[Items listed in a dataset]

***

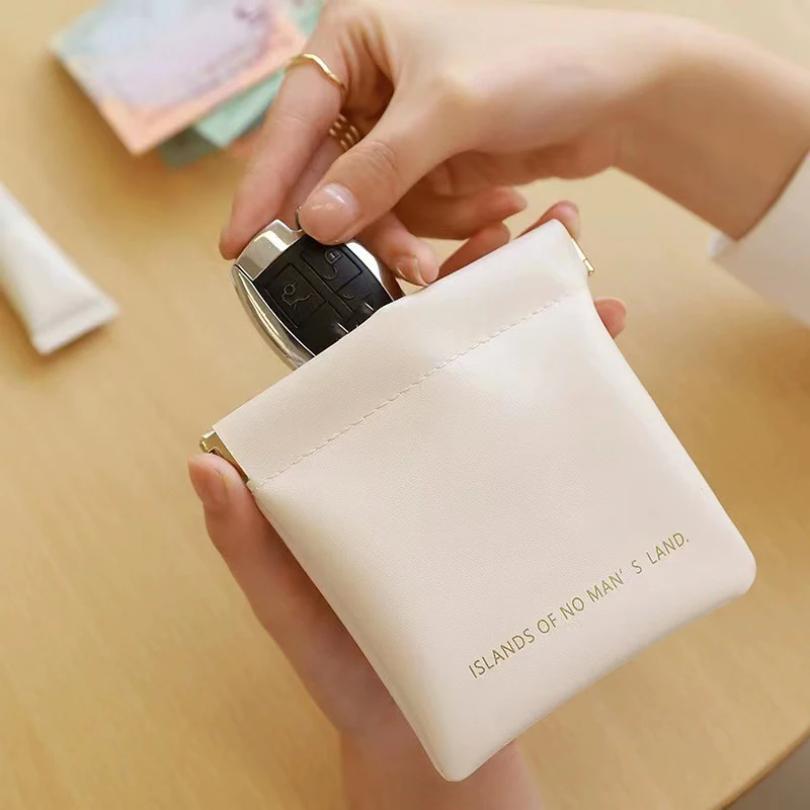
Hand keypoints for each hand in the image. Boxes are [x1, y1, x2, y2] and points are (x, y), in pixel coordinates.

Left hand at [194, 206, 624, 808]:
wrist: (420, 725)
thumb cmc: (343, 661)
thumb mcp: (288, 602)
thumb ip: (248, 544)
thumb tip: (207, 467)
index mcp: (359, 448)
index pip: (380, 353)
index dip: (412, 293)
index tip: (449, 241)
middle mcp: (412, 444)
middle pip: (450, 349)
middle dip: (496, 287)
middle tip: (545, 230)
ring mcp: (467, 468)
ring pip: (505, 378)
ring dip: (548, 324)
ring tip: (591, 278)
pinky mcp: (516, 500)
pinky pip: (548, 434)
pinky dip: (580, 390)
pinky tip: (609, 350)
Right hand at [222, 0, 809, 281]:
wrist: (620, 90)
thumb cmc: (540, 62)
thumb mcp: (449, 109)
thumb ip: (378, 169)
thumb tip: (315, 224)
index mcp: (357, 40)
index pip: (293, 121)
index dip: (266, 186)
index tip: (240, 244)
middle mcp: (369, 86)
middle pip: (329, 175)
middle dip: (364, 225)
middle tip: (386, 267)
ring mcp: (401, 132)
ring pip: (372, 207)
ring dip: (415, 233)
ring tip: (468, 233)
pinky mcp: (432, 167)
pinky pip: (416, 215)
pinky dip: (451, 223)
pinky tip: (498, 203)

***

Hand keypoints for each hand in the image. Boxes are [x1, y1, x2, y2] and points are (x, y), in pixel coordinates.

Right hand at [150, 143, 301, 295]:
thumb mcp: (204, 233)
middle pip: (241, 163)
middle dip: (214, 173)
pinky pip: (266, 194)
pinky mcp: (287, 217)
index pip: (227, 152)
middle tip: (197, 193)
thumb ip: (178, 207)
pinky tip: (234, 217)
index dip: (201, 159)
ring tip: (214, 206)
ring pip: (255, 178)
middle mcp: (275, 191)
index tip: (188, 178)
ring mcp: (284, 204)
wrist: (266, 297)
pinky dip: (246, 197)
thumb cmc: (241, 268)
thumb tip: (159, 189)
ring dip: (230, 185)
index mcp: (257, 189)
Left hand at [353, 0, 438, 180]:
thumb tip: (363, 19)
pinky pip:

***

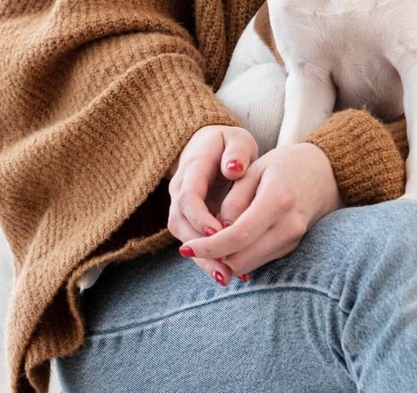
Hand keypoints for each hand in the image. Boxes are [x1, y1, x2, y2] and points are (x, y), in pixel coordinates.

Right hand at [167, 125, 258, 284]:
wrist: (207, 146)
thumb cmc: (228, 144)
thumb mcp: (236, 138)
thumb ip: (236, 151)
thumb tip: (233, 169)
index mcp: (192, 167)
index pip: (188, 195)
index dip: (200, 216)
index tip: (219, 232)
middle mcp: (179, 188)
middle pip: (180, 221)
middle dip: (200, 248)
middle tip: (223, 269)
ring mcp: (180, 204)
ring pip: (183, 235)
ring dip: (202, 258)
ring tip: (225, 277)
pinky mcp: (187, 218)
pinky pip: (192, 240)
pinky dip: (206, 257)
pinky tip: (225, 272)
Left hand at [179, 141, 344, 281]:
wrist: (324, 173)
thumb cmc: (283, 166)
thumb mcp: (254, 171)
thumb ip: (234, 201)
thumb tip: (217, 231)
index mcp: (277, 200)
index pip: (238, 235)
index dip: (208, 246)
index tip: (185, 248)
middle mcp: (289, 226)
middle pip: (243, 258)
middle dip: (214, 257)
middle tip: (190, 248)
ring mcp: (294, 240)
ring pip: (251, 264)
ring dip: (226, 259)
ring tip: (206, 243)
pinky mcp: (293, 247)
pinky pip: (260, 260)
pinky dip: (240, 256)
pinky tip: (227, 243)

***

## Aim of the exercise
Whenever the string "Left" shows up in a line of the records, that line counts; state how many lines count, and only that.

## The answer
3